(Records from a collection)
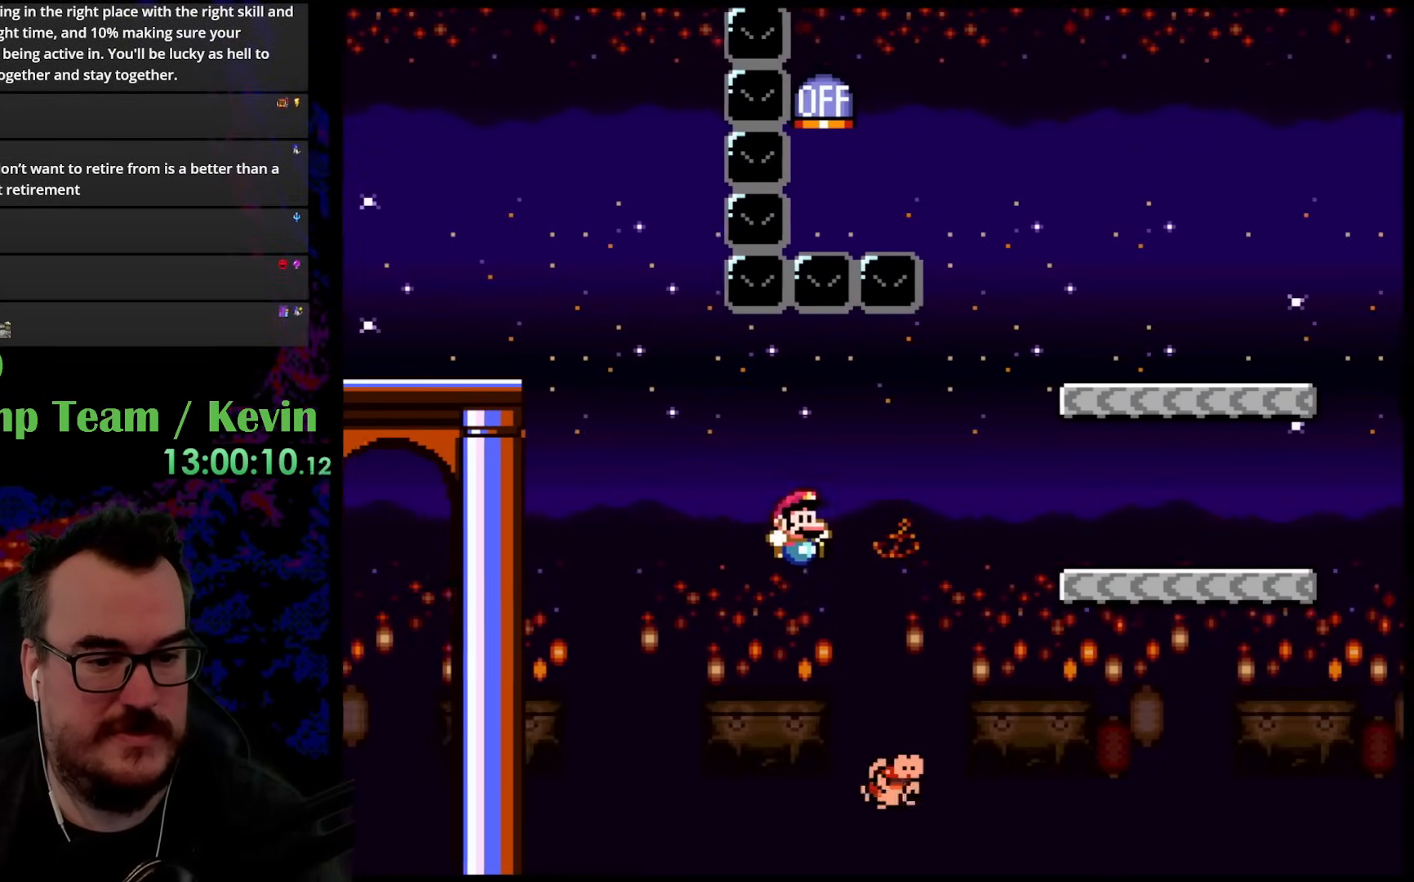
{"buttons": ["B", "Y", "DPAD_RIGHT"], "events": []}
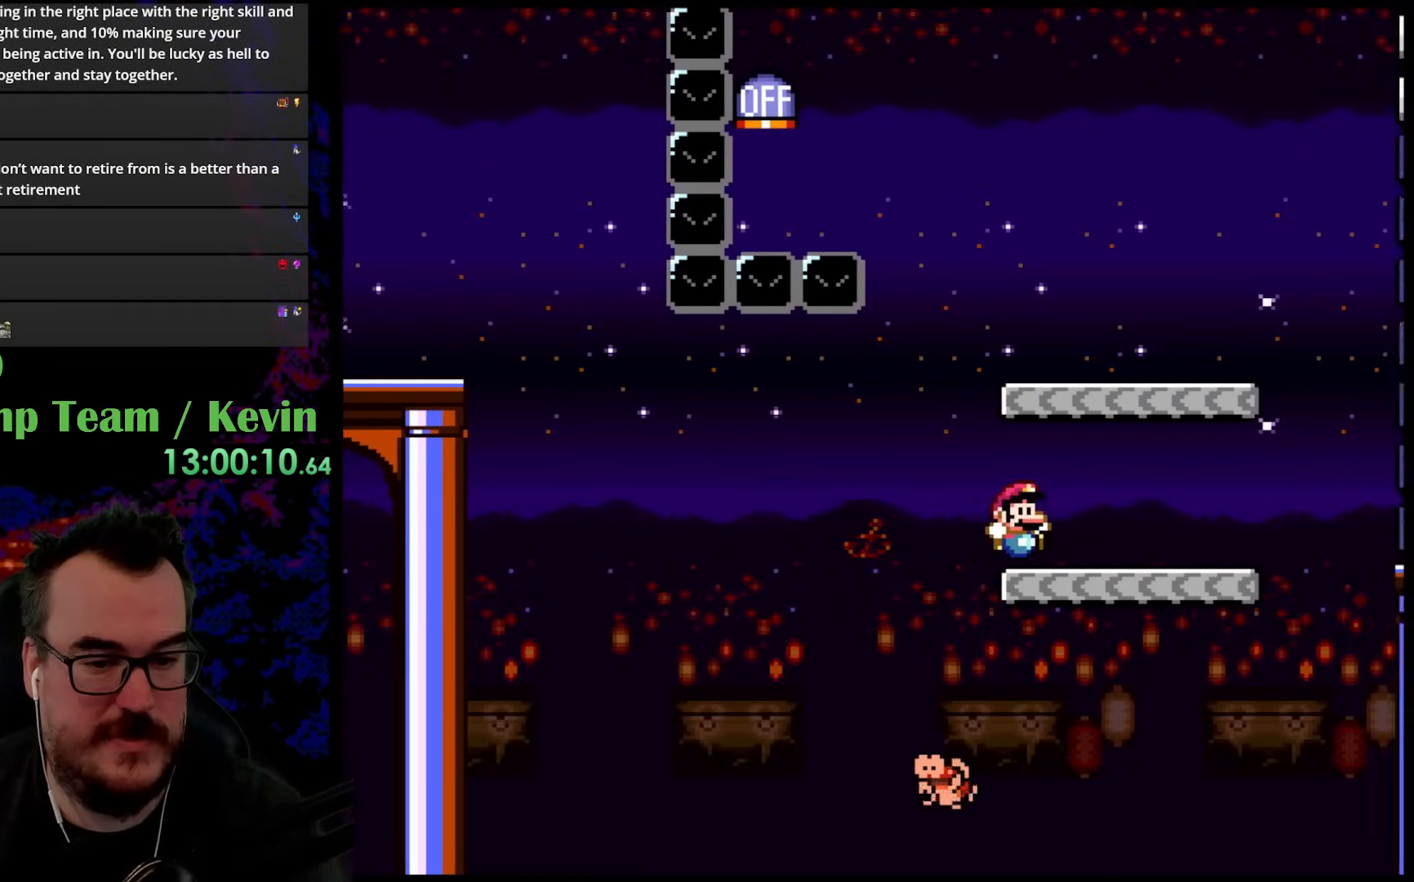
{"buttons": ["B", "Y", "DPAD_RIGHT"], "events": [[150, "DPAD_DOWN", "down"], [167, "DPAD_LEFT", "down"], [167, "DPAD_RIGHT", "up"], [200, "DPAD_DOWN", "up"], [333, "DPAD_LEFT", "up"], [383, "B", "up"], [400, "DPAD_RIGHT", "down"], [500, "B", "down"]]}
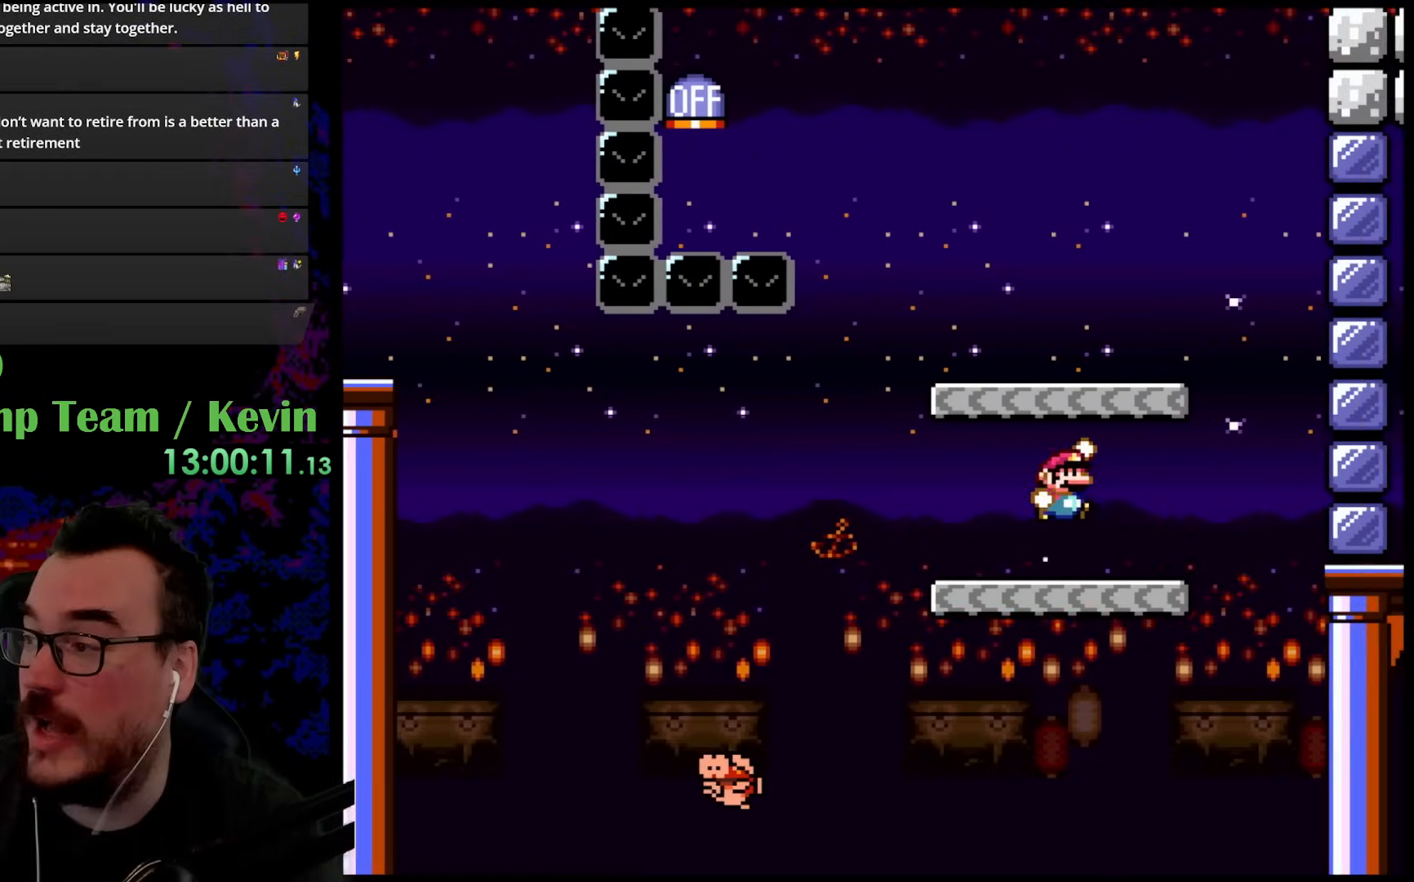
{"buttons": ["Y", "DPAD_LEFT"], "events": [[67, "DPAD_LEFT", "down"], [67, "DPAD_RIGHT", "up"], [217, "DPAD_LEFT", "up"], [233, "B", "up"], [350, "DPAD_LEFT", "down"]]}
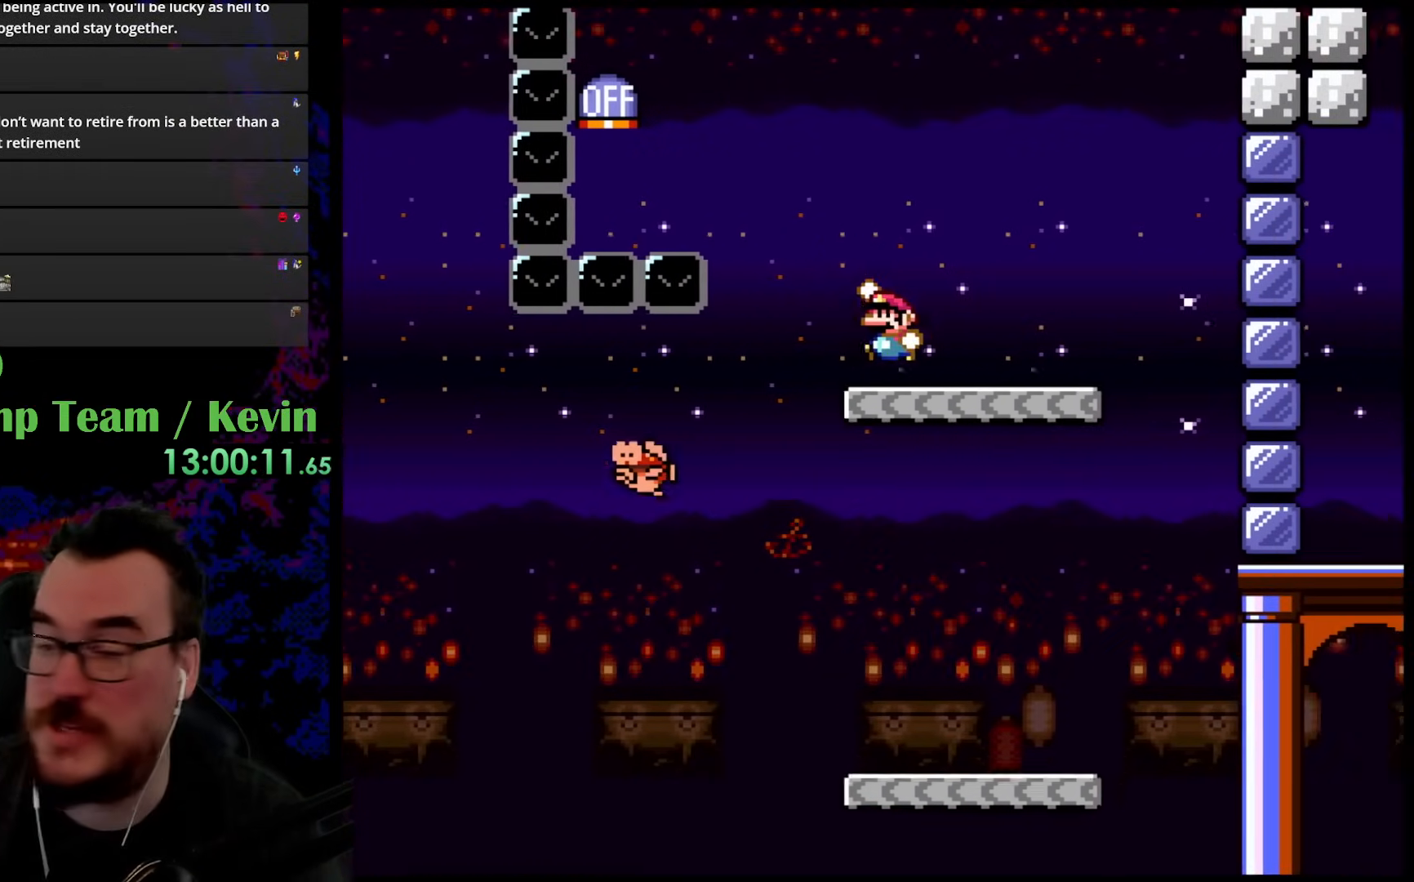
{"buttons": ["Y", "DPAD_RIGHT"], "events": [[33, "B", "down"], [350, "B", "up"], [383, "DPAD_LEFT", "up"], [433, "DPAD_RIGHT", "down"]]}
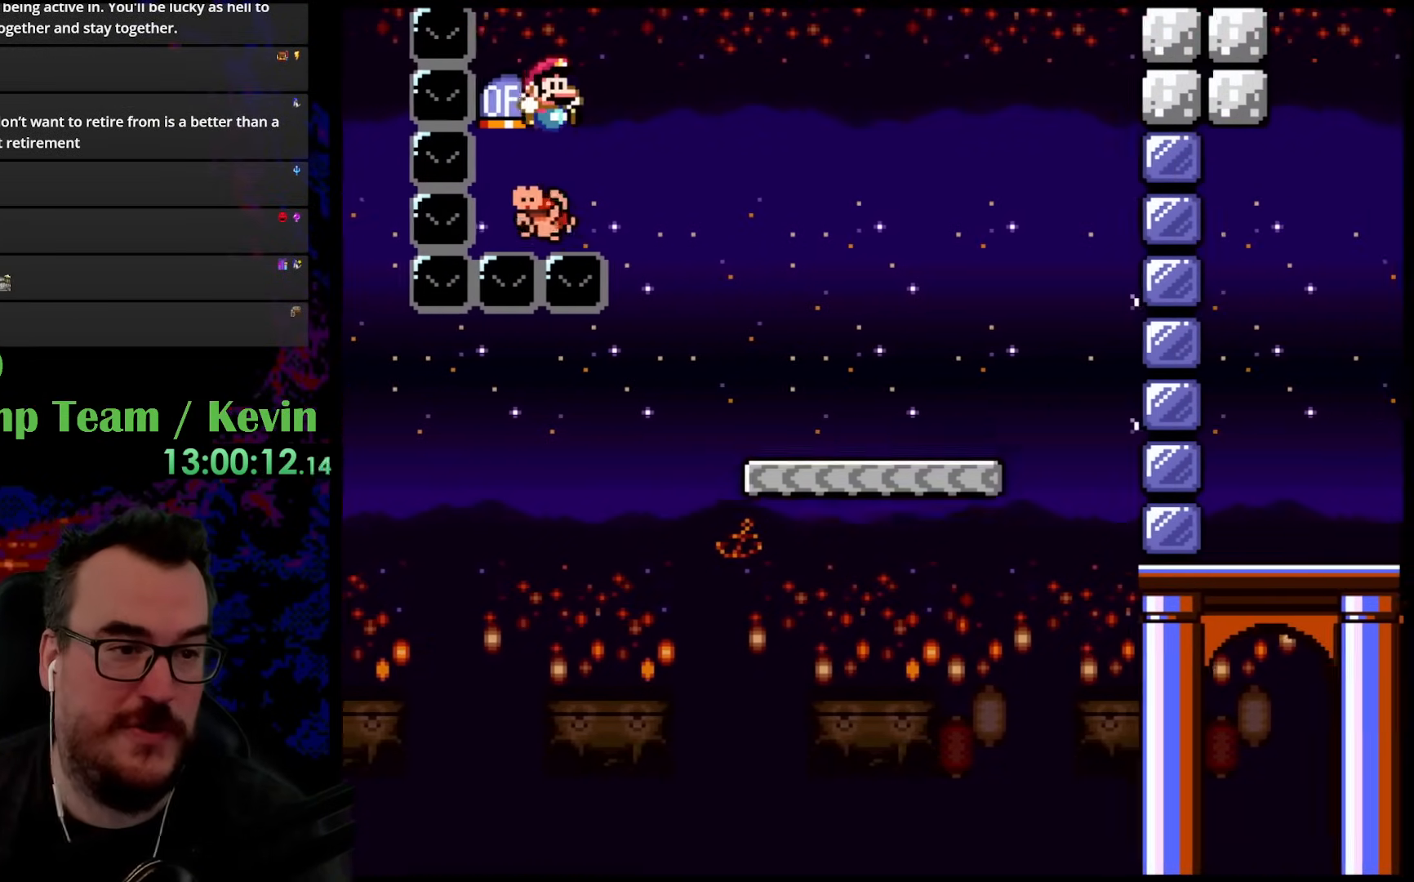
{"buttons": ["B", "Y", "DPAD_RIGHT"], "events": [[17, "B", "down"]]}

→ TASK INSTRUCTIONS: Retype every record as it stands. None of the pictures should appear.

→ SOLUTION TO THIS PROBLEM:
{"buttons": ["B", "Y", "DPAD_RIGHT"], "events": []}
{"buttons": ["B", "Y", "DPAD_RIGHT"], "events": [[150, "DPAD_DOWN", "down"], [167, "DPAD_LEFT", "down"], [167, "DPAD_RIGHT", "up"], [200, "DPAD_DOWN", "up"], [333, "DPAD_LEFT", "up"], [383, "B", "up"], [400, "DPAD_RIGHT", "down"], [500, "B", "down"]]}
{"buttons": ["Y", "DPAD_LEFT"], "events": [[67, "DPAD_LEFT", "down"], [67, "DPAD_RIGHT", "up"], [217, "DPAD_LEFT", "up"], [233, "B", "up"], [350, "DPAD_LEFT", "down"]]}
{"buttons": ["Y", "DPAD_RIGHT"], "events": [[33, "B", "down"], [350, "B", "up"], [383, "DPAD_LEFT", "up"], [433, "DPAD_RIGHT", "down"]]}
{"buttons": ["B", "Y", "DPAD_RIGHT"], "events": [[17, "B", "down"]]}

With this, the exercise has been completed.